Jean-François Cliche

La COVID-19 survit bien dans l’eau (mais on ne l'attrapera pas en nageant)

SCIENCE AU QUOTIDIEN / «Est-ce que le virus de la COVID-19 peut survivre dans l’eau non chlorée comme celle des lacs ? Son enveloppe «graisseuse» le fait-il flotter en surface pour lui permettre ensuite d’infecter les personnes qui profitent d’une bonne baignade ?», demande Paule Boisseau, de Québec. De son côté, Marie Morneau, elle aussi de Québec, aimerait savoir : «Quand les piscines vont rouvrir, privées comme publiques, est-ce que le fait qu’on y mette du chlore assurera la sécurité des baigneurs contre la COVID-19 ?»


De manière générale, oui, la «famille» des coronavirus (qui inclut la COVID-19, mais bien d’autres aussi, dont quatre virus bénins qui donnent le rhume) survit bien dans l’eau douce, du moment qu’elle n’est pas trop polluée. Une étude parue en 2009 dans la revue savante Food and Environmental Virology a trouvé qu’il faut environ 10 jours pour que 99,9 % des coronavirus soient éliminés dans l’eau du robinet à 23 °C, et plus de 100 jours lorsque l’eau est maintenue à 4 °C. D’autres travaux du même genre parus la même année dans Water Research ont pour leur part conclu que, dans l’eau d’un lac, il faut de 10 à 15 jours avant que 99 % des coronavirus ne meurent dans l’eau d’un lac.

Maintenant, est-ce que cela signifie que la baignade en lac ou dans les piscines publiques — si celles-ci finissent pas réouvrir — sera dangereuse ? Essentiellement, non, parce que «le virus est tellement dilué dans ces conditions-là que les risques sont infinitésimaux», répond le chercheur de l’Institut Armand-Frappier (INRS) et spécialiste des coronavirus Pierre Talbot.

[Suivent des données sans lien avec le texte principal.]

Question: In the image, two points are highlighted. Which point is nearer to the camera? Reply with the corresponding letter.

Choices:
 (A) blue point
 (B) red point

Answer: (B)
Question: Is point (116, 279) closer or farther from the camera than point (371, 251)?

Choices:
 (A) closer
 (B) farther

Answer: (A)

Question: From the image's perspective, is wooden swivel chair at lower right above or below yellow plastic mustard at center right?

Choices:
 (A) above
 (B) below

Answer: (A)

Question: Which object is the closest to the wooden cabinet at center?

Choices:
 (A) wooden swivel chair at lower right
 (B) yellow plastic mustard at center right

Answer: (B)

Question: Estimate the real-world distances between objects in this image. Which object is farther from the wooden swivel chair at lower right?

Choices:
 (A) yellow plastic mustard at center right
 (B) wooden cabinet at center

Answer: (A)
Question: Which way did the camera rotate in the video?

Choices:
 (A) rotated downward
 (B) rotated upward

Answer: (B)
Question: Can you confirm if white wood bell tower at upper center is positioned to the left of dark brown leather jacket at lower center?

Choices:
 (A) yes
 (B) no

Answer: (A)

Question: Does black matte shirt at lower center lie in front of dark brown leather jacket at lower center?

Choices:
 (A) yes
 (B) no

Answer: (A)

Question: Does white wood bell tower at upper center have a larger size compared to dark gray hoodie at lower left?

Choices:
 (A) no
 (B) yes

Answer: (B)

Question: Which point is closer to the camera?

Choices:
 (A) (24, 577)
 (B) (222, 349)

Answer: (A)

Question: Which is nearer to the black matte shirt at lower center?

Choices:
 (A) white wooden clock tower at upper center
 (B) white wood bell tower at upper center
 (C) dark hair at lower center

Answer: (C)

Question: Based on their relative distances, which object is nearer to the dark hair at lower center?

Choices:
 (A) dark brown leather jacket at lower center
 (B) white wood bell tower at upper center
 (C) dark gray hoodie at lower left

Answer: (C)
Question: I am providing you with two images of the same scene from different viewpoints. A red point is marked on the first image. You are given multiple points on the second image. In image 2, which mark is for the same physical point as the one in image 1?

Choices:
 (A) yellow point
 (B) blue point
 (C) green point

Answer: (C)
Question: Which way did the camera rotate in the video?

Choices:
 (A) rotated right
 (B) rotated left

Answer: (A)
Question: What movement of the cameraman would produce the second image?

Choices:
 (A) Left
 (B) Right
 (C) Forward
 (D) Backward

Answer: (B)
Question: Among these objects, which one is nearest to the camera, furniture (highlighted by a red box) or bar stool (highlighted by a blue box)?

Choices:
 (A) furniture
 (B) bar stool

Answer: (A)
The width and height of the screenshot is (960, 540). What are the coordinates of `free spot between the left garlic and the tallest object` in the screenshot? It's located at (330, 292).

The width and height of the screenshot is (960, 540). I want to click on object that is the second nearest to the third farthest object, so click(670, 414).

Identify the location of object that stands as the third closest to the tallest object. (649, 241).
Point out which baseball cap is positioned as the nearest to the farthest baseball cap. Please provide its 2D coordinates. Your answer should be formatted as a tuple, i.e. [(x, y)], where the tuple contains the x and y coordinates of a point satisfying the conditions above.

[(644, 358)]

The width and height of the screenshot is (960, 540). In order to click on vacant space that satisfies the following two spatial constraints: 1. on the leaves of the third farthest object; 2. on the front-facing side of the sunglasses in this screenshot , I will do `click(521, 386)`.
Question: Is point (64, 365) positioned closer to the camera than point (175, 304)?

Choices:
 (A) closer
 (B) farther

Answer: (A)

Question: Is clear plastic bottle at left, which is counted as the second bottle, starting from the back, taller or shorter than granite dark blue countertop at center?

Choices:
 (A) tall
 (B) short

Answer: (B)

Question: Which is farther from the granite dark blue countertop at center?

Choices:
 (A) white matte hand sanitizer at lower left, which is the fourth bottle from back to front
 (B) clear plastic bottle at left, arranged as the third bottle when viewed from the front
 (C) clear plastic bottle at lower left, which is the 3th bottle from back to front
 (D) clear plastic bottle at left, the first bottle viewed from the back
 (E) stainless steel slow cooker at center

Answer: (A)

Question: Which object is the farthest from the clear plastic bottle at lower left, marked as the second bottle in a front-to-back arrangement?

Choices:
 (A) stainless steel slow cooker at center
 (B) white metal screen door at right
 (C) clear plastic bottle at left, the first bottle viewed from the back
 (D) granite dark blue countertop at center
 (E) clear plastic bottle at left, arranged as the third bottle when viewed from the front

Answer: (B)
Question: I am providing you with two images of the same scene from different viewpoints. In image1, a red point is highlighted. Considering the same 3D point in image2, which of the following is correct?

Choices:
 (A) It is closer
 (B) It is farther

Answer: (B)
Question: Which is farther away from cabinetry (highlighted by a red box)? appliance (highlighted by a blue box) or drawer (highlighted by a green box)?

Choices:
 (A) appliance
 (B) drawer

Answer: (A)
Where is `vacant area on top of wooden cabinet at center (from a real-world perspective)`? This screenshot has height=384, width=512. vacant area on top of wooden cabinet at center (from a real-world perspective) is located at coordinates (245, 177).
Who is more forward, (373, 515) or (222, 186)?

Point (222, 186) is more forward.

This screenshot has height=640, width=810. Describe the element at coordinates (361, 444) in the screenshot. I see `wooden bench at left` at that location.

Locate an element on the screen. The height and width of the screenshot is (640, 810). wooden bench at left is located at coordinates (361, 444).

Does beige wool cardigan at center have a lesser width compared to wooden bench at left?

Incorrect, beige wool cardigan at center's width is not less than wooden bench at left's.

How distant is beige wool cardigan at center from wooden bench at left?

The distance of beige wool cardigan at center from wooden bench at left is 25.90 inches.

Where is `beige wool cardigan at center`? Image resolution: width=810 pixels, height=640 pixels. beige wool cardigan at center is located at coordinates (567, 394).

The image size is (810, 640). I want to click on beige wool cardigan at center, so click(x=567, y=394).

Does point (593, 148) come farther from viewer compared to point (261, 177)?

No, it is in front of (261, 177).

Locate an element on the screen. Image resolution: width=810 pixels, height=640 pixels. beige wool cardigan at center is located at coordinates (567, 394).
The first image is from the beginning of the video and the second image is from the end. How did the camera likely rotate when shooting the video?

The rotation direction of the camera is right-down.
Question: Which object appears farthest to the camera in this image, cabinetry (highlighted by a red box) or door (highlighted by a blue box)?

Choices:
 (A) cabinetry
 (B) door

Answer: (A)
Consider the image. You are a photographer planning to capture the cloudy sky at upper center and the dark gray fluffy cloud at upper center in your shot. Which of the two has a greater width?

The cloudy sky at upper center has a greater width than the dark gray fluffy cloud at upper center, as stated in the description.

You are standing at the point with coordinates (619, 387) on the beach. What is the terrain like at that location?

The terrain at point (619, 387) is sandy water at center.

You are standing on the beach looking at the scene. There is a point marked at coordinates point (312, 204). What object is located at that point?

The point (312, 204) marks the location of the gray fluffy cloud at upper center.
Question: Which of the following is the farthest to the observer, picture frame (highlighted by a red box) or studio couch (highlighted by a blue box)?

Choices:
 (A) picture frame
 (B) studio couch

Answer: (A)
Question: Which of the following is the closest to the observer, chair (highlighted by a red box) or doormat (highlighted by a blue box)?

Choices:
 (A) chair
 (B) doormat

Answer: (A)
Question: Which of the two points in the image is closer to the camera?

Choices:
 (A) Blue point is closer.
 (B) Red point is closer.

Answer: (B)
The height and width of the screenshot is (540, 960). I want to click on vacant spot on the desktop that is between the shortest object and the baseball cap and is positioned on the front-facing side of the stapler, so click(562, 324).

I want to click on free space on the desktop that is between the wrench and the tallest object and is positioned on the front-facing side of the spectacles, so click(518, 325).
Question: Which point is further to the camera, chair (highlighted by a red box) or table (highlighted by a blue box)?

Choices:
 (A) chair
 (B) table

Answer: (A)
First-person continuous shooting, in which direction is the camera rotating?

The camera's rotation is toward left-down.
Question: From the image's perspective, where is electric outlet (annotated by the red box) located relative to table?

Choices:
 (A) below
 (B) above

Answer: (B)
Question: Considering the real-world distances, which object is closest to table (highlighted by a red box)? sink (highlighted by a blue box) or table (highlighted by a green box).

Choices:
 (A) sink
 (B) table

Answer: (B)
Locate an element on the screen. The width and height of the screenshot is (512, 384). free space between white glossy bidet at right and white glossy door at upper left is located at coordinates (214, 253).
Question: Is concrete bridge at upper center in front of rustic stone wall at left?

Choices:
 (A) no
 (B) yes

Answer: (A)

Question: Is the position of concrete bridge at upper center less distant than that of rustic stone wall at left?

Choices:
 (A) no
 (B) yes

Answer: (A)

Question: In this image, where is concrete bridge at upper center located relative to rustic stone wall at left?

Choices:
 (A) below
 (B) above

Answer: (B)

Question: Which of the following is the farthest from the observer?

Comme les autres coronavirus humains, la COVID-19 se transmet très principalement par les gouttelettes que les malades expulsent quand ils toussent, éternuent ou autre. Quand une gouttelette arrive sur la main de quelqu’un ou sur une surface solide, elle reste entièrement en place avec tous les virus qu’elle contient. Mais quand elle tombe dans l’eau, c’est une autre histoire : la gouttelette étant elle-même presque entièrement composée d’eau, elle va se mélanger à celle de la piscine ou du lac, et les virus qu’elle contient vont alors se disperser au lieu de rester tous concentrés au même endroit. Alors si un baigneur passe par là, la quantité de virus qu’il risque d’avaler a toutes les chances d’être infime, insuffisante pour provoquer la maladie.

En outre, les lacs sont de grandes étendues d’eau fréquentées par relativement peu de gens, ce qui réduit encore plus les risques. Les piscines, elles, sont bien sûr plus densément occupées, mais leur eau est chlorée et les microbes y meurent rapidement.

Cela ne signifie pas que toute contamination est impossible dans l’eau chlorée. On connaît des virus qui ont la capacité de se transmettre dans les piscines publiques, surtout lorsque l’eau n’est pas convenablement traitée. Mais en général, ce ne sont pas les coronavirus qui le font.  L’an dernier, l’International Journal of Environmental Research and Public Health a publié une revue de toutes les éclosions virales associées à des piscines publiques et documentées dans la littérature médicale depuis les années 1950. Aucune n’impliquait de coronavirus. Il s’agissait surtout de virus qui se propagent principalement par la voie oro-fécal, comme les entérovirus et les norovirus (sources très fréquentes de gastroentérites) et l’hépatite A. Seule exception : les adénovirus, qui peuvent eux aussi provoquer des gastros mais également des infections respiratoires. Cependant, les adénovirus sont connus pour être très résistants hors du corps humain, ce qui n’est pas (du tout) le cas des coronavirus.

Bref, dans les piscines publiques, c’est beaucoup plus la proximité des baigneurs entre eux (tant dans l’eau qu’à l’extérieur, dans les vestiaires, dans la file d’attente pour le plongeon, etc.) que la présence du virus dans l’eau qui peut être problématique.